Democracy on the Front Lines
City Administrator’s Blog
March 24, 2006
In Tuesday’s blog on the School Land Dedication Fees, I outlined how the City Council needs to answer three questions before it can vote on the proposed ordinance: (1) Is the fee justified?; (2) If so, how should the fee be calculated?; and (3) Under what conditions should the fee be approved? Although last night’s Community Development Committee meeting was not as productive as we had hoped, we did manage to answer one of those questions.
The fate of the meeting was sealed before the meeting began. Yesterday afternoon, we learned that the superintendents from OTHS, Central, and District 90 could not attend the meeting and the author of the demographic study could not be there either. I’m sure they all had very good reasons to be absent, but it meant that the conversation would be basically one-sided.
The home builders expressed their objections and questions to the schools’ studies, but there was no one there to answer the questions. Shiloh Superintendent Jennifer Filyaw did her best to address their concerns, but the questions were beyond her expertise. She needed the schools’ attorney and demographic consultant there.
As a result, most folks in attendance were disappointed and frustrated by the lack of progress. Committee Chairman Jerry Mouser stated he was hoping for an interactive dialogue between the schools and home builders, but that was impossible.
There was one point of consensus, however. The schools conceded they were comfortable with calculating the fee the same as the Park Land Dedication. Therefore, the value of land per acre will be around $59,000 instead of $142,500.
Why the disparity?
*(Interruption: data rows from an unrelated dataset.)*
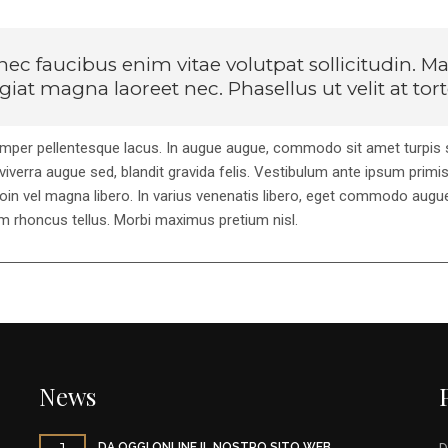
ec faucibus enim vitae volutpat sollicitudin. Mau
giat magna laoreet nec. Phasellus ut velit at tor
mper pellentesque lacus. In augue augue, commodo sit amet turpis s
 viverra augue sed, blandit gravida felis. Vestibulum ante ipsum primis
oin vel magna libero. In varius venenatis libero, eget commodo augue t
m rhoncus tellus. Morbi maximus pretium nisl.
News
DA OGGI ONLINE IL NOSTRO SITO WEB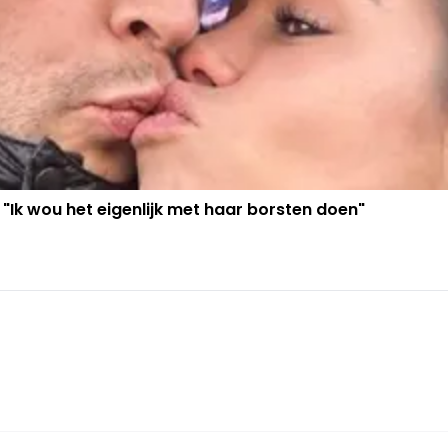
 "Ik wou het eigenlijk met haar borsten doen"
The difference in land value stems from basic assumptions on how school land is acquired. The schools proposed a value per acre of $142,500 and here's why -- they calculated the value as the cost of a developed residential lot that has been platted, graded, and installed with the necessary infrastructure (water, sewer, stormwater, roads). If the schools wanted to buy land for a school in a subdivision that is already developed to this point, it would cost $142,500 per acre because they would be buying individual lots already developed for residential houses. This is the way other school land dedication ordinances have been structured, so it is not unreasonable for them to propose this formula.
However, this is not the way land is typically acquired for schools (or for parks or other public buildings). Schools usually look for raw land to purchase and they pay to have infrastructure extended to the land (as was done locally for Fulton Jr. High School, Moye School, the new OTHS site and the Central School Middle School site). In this model, all you need to know is the value of raw land (approx. $30,000/acre) and the cost to extend infrastructure to the site (approx. $29,000/acre). Thus, the value per acre is $59,000. This how we calculate the Park Land Dedication Fee, and it has been accepted both by our land use attorneys and by the home builders.
While there is a large disparity in land value, this probably will not have much effect on the actual fee assessed because the schools' proposal includes a multiplier. They proposed that only 38.5% of the maximum impact fee be assessed, which equates to about $3,500 per home depending on the number of bedrooms. If you assess the City's $59,000/acre at 100%, you get to about $3,000 to $3,500 per home. While we get to the same result, it is significant for consistency and defensibility in our subdivision ordinance.
There are still two questions to be answered, and the focus is squarely on #1 – Is a fee justified? The home builders don’t think so, so the schools will have to do some work to demonstrate the need. The Committee has tentatively scheduled another special meeting on Thursday, April 6, at 6:30 p.m. to do this again. Hopefully, all of the interested parties will be there and we will make some progress.